Activation of MAPKs by 1α,25(OH)2-Vitamin D3 and 17β-estradiol in skeletal muscle cells leads to phosphorylation of Elk-1 and CREB transcription factors

Abstract

The mitogen activated protein kinases (MAPKs) have been classified into at least six subfamilies, among which ERK1/2, JNK1/2 and p38 MAPK are the most extensively studied. The steroid hormones 1α,25-dihydroxy-Vitamin D3 and 17β-estradiol promote biological responses through activation of MAPK cascades in various cell types. We previously reported that 1α,25(OH)2D3 rapidly (within 1min) activates p38 MAPK in C2C12 skeletal muscle cells. In this work, using the same muscle cell line, we demonstrate that 1α,25(OH)2D3 or 17β-estradiol phosphorylate and activate ERK1/2 and p38 MAPK after longer treatment intervals, maximal effects seen at 90 and 30min (ERK1/2) and at 60 and 15min (p38 MAPK) for these hormones, respectively.
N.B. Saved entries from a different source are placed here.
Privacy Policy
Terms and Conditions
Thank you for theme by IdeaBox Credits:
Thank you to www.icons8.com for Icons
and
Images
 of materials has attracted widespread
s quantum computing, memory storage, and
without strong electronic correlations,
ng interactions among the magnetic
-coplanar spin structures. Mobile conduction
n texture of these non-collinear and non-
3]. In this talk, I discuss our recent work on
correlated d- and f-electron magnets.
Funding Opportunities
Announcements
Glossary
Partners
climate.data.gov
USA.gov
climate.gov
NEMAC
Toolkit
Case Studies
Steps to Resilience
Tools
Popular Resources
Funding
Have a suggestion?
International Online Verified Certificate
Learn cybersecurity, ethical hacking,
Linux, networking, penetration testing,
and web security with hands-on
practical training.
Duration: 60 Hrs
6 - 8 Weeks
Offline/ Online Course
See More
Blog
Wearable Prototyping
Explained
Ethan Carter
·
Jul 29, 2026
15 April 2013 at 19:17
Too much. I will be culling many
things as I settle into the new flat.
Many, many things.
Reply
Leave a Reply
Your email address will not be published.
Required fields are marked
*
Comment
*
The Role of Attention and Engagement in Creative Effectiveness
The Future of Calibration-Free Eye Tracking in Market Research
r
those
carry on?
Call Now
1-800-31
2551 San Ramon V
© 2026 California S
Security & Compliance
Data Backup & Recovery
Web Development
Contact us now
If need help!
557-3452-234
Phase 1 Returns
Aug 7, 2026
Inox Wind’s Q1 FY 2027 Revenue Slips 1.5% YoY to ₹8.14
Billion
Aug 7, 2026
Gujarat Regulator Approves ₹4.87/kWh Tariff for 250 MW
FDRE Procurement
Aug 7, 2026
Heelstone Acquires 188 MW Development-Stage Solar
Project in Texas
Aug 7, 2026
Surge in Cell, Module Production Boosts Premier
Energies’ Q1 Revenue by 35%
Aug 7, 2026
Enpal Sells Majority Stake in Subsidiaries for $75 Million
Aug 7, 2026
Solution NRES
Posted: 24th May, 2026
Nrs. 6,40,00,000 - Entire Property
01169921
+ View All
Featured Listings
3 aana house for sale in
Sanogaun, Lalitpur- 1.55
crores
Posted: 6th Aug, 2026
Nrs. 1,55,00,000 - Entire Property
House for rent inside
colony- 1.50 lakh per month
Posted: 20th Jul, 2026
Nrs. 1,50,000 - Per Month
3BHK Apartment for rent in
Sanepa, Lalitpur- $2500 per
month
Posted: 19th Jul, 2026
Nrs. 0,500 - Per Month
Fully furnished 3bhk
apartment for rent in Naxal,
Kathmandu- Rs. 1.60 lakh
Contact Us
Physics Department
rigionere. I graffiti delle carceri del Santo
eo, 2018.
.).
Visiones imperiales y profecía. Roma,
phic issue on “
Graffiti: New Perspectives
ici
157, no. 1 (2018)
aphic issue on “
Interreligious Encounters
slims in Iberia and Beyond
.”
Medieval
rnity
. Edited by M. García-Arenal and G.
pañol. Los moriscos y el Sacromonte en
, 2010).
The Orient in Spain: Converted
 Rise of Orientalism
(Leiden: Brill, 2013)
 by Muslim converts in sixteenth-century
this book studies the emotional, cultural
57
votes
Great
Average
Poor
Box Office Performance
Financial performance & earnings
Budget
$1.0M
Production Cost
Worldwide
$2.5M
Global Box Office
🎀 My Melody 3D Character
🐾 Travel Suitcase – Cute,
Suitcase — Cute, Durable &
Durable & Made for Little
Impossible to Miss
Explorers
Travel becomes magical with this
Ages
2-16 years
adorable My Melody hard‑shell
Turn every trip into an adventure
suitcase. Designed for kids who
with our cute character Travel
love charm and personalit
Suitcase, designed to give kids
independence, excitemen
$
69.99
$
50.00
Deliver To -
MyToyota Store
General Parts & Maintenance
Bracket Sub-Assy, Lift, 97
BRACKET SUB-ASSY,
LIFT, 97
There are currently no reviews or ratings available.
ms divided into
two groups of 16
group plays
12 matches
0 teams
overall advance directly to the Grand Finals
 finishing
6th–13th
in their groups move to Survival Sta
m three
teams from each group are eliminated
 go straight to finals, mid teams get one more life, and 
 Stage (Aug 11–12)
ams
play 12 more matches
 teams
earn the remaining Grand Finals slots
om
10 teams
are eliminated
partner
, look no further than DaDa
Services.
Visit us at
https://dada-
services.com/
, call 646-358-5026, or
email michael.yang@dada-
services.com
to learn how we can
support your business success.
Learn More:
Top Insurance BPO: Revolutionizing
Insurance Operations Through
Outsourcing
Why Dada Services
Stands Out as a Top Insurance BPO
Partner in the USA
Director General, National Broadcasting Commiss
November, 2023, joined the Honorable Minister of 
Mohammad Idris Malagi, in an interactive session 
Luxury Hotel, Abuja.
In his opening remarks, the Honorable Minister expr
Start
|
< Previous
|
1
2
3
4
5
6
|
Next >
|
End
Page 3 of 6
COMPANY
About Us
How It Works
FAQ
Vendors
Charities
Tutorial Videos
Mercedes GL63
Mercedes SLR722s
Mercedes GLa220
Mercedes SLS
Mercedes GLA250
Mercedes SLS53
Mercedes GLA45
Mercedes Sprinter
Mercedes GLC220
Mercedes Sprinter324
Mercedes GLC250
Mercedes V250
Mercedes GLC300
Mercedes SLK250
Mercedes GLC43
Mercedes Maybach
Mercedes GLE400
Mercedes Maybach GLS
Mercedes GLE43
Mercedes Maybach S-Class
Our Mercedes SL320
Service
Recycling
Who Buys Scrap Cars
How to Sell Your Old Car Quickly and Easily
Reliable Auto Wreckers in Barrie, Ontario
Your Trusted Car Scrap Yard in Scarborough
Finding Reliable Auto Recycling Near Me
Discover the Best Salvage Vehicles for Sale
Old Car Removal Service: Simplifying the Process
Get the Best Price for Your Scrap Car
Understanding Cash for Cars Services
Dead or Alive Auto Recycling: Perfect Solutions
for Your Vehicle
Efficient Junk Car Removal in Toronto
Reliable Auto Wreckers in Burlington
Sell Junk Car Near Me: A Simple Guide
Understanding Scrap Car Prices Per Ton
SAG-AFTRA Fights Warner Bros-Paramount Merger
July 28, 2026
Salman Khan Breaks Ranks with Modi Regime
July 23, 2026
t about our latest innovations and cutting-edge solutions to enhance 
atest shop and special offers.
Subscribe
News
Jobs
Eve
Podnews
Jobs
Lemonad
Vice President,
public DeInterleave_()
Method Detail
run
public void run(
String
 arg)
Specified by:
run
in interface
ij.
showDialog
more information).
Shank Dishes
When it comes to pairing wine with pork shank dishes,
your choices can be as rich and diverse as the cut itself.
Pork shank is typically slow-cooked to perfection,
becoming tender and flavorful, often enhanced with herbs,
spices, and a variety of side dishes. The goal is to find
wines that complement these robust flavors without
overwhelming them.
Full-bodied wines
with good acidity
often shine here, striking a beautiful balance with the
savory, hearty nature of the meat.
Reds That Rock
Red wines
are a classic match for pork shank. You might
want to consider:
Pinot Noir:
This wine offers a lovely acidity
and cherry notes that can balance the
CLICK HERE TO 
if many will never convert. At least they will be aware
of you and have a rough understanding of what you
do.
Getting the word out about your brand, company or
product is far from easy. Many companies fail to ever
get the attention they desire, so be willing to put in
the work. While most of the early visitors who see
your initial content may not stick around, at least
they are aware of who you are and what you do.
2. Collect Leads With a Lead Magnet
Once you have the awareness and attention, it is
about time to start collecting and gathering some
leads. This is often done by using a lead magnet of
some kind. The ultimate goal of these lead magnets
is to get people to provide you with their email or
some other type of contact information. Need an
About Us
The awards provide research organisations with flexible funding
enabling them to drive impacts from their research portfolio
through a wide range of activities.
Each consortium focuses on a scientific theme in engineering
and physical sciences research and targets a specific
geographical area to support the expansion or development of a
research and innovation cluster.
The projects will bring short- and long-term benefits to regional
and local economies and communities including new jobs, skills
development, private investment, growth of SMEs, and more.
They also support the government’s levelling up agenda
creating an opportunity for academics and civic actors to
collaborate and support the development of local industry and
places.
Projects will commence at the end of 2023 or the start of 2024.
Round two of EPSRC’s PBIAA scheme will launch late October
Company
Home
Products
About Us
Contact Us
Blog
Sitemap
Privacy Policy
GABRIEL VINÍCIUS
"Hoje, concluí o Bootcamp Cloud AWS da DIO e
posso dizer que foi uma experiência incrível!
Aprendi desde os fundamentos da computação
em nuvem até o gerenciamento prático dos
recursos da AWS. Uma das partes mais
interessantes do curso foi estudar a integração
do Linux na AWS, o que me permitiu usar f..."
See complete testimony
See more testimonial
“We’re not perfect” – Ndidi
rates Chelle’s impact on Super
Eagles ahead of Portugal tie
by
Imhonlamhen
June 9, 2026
Hormone-dependent ERK and p38 activation was abolished by MAPK specific inhibitors U0126 and SB203580. 1α,25(OH)2D3 and 17β-estradiol also induced the phosphorylation of CREB and Elk-1 transcription factors in an ERK1/2-dependent manner. Simultaneous addition of both hormones potentiated CREB phosphorylation. 1α,25(OH)2D3- and 17β-estradiol-induced c-fos expression, which was mediated by p38 phosphorylation. The action of 17β-estradiol on c-fos levels was also dependent on ERK1/2. These results suggest that MAPK signalling pathways play an important role in regulating early gene expression through CREB and Elk-1 activation in skeletal muscle cells.